Protection or prison?
photo: Gyon van Dam
We all do it; we have a bad experience, and put up a wall to protect us.
And then, the wall stays and we forget that we put him there in the first place. We live with it, and it becomes a prison. Forgotten but still erect. And we’re so used to its existence, that “as a bird born in a cage, we think flying is an illness” (Alejandro Jodorowsky).
But how do we bring that wall tumbling down? For me it works this way, in four steps:
First of all, I become aware of a topic I feel sore about, and have felt sore about a long time.
The emotions I feel about the subject, and have every time I think about it, are always the same. Like a copy/paste thing. It’s my brain repeating the same story. And those are in fact the stones that build the wall. That’s the second step, becoming conscious about them.
The third one is the most complicated; trying to gather new perspectives. Sometimes it happens spontaneously, out of empathy with the person/situation I banished behind the wall, but more often I need feedback from others. I ask them to help me find another version of the story, and to turn negativity into positivity.
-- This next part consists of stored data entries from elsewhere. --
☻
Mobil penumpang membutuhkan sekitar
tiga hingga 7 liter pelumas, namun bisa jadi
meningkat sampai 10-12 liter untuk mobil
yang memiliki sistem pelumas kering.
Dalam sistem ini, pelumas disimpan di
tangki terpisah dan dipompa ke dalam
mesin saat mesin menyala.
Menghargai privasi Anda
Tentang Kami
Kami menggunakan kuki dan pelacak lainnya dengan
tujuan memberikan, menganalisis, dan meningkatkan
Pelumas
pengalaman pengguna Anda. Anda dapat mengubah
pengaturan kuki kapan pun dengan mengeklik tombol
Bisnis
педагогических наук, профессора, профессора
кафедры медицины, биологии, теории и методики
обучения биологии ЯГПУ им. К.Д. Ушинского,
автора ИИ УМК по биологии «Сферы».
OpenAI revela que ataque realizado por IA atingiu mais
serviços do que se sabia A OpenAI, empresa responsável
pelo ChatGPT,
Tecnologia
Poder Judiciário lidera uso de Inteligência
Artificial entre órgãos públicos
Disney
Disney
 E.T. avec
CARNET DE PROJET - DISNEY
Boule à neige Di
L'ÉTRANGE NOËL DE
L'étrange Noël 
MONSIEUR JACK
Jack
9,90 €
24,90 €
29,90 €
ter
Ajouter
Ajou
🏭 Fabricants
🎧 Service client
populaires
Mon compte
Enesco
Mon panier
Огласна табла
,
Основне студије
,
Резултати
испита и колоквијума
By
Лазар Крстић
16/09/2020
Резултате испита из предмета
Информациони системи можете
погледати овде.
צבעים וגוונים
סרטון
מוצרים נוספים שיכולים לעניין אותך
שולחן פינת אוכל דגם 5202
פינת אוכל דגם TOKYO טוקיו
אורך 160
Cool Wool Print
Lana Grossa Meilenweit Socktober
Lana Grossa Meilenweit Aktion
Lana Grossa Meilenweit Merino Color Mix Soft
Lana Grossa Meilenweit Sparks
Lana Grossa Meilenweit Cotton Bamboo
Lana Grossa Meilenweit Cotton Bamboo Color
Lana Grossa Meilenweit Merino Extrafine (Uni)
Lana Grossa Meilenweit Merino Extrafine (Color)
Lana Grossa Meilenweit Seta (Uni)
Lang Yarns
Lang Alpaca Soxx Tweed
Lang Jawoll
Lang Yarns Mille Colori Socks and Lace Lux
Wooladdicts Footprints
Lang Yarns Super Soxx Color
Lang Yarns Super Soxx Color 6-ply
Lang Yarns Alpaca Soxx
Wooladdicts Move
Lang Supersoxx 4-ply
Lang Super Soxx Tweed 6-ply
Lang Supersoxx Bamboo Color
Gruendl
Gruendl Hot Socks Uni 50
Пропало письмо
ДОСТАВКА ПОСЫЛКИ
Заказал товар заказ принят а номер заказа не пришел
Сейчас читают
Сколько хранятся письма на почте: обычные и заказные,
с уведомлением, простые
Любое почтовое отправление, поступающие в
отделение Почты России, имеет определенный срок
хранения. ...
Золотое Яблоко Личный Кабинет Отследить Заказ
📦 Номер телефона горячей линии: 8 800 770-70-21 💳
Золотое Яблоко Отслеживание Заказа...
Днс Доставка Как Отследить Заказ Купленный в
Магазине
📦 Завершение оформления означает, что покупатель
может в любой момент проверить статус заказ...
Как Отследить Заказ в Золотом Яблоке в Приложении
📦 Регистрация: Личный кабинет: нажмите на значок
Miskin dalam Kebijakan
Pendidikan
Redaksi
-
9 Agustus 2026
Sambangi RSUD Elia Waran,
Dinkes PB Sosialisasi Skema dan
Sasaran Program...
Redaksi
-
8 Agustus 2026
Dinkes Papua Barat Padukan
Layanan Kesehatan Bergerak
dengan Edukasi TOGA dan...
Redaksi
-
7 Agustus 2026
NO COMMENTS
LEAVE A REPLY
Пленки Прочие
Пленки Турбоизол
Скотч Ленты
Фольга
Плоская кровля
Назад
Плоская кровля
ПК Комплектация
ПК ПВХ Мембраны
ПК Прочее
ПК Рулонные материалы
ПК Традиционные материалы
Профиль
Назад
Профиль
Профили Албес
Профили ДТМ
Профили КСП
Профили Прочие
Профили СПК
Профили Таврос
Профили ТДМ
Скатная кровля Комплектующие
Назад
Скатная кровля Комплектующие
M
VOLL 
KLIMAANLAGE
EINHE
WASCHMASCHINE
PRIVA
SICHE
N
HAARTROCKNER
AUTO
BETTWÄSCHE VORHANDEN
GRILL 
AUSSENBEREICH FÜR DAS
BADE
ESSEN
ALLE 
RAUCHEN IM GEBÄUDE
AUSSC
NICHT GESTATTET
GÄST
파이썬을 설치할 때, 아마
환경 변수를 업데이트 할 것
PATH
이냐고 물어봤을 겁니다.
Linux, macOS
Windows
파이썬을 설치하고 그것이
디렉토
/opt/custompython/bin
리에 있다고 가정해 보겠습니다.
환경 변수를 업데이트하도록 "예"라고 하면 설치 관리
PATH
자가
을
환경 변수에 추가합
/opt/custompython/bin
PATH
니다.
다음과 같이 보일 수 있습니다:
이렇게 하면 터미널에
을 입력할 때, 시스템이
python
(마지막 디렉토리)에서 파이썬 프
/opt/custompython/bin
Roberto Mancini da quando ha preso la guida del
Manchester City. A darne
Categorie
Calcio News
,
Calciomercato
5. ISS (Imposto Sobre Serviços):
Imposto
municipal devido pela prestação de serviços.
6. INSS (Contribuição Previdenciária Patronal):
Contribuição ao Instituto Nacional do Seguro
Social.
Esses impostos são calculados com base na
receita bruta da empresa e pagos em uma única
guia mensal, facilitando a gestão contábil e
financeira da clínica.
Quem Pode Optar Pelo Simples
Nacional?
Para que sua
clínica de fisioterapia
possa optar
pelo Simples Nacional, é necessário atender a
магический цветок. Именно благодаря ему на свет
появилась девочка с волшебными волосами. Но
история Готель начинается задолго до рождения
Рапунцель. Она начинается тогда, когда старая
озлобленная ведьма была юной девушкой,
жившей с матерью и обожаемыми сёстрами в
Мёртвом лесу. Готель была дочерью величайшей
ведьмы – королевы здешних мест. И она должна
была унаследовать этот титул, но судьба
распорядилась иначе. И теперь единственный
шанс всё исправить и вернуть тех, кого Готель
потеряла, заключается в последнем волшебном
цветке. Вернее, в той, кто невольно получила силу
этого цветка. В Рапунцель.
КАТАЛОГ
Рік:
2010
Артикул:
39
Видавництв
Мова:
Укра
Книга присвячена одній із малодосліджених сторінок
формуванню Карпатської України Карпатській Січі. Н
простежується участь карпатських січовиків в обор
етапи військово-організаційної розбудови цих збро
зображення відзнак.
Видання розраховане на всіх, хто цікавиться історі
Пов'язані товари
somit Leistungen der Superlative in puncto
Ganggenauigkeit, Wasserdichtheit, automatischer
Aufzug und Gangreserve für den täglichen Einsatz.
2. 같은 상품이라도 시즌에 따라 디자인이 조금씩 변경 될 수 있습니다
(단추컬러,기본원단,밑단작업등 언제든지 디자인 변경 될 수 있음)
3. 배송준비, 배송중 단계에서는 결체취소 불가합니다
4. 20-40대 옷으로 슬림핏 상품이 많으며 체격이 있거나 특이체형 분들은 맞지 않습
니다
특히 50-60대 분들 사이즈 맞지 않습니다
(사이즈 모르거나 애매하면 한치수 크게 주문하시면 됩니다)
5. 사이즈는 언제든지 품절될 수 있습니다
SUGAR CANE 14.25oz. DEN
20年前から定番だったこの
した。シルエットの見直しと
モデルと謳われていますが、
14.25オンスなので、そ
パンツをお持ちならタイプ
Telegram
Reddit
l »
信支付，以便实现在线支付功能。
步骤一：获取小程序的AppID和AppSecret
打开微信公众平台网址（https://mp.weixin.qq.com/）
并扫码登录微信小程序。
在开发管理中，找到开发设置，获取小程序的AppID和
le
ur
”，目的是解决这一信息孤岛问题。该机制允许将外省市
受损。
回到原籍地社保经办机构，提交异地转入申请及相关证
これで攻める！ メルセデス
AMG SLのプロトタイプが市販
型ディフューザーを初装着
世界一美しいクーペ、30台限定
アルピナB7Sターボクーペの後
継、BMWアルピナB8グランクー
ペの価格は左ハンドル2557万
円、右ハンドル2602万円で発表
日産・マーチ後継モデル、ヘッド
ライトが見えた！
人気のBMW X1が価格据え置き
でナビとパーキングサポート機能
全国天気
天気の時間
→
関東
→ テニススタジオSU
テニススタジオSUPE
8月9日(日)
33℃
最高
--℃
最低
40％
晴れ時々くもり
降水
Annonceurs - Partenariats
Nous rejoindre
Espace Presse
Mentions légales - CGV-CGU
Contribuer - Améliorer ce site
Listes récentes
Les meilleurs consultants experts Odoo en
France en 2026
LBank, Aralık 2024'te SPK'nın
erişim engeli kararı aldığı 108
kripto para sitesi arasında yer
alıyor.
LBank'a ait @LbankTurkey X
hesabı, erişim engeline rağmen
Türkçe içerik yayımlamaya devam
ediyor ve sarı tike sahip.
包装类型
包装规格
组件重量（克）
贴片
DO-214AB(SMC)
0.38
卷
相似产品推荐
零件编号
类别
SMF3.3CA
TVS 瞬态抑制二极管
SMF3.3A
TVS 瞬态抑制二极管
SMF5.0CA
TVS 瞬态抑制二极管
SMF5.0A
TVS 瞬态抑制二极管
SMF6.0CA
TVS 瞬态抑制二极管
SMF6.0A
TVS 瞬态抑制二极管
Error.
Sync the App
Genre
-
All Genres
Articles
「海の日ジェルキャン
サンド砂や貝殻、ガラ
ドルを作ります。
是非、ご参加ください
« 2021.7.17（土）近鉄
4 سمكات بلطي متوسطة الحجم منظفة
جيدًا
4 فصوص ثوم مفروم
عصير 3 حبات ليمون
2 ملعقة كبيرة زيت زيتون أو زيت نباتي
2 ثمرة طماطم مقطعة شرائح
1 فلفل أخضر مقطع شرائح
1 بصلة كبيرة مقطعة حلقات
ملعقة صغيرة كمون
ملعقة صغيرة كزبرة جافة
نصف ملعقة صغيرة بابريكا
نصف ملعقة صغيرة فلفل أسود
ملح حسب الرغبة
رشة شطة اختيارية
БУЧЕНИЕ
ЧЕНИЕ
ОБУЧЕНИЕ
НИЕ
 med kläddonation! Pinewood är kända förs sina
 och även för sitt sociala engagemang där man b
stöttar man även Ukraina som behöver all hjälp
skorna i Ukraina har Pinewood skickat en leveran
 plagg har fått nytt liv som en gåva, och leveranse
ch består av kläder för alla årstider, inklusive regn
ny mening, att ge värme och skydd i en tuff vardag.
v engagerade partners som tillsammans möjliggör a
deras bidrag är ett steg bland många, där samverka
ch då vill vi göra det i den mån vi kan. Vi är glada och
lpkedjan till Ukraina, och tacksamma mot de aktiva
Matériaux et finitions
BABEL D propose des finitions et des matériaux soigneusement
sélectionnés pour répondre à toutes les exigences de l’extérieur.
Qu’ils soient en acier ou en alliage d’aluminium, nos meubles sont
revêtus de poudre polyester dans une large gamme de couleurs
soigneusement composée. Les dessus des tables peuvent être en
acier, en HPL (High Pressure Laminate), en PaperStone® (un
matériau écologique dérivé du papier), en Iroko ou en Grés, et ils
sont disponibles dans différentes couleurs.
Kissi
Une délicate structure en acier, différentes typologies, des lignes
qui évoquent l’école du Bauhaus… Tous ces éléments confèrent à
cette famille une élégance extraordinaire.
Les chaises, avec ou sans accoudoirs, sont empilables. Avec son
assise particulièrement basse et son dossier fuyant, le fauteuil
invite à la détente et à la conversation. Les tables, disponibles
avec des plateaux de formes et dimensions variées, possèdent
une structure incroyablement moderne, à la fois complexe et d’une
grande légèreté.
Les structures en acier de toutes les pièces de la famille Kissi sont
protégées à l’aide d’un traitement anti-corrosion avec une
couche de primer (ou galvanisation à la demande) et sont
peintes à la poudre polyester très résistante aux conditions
Not necessarily exactly the same topic, but as a transformation. An example: I could write a book about my bad experiences in the music-scene as a professional musician, but I can also choose to be proud instead, that I have always stayed true to myself, in a difficult environment. (thank you, dear friend who gave me this insight)
And, in the end, how do those stones come tumbling down? That’s step four, letting go, forgiveness Forgiving the other(s), or forgiving yourself, will set you free!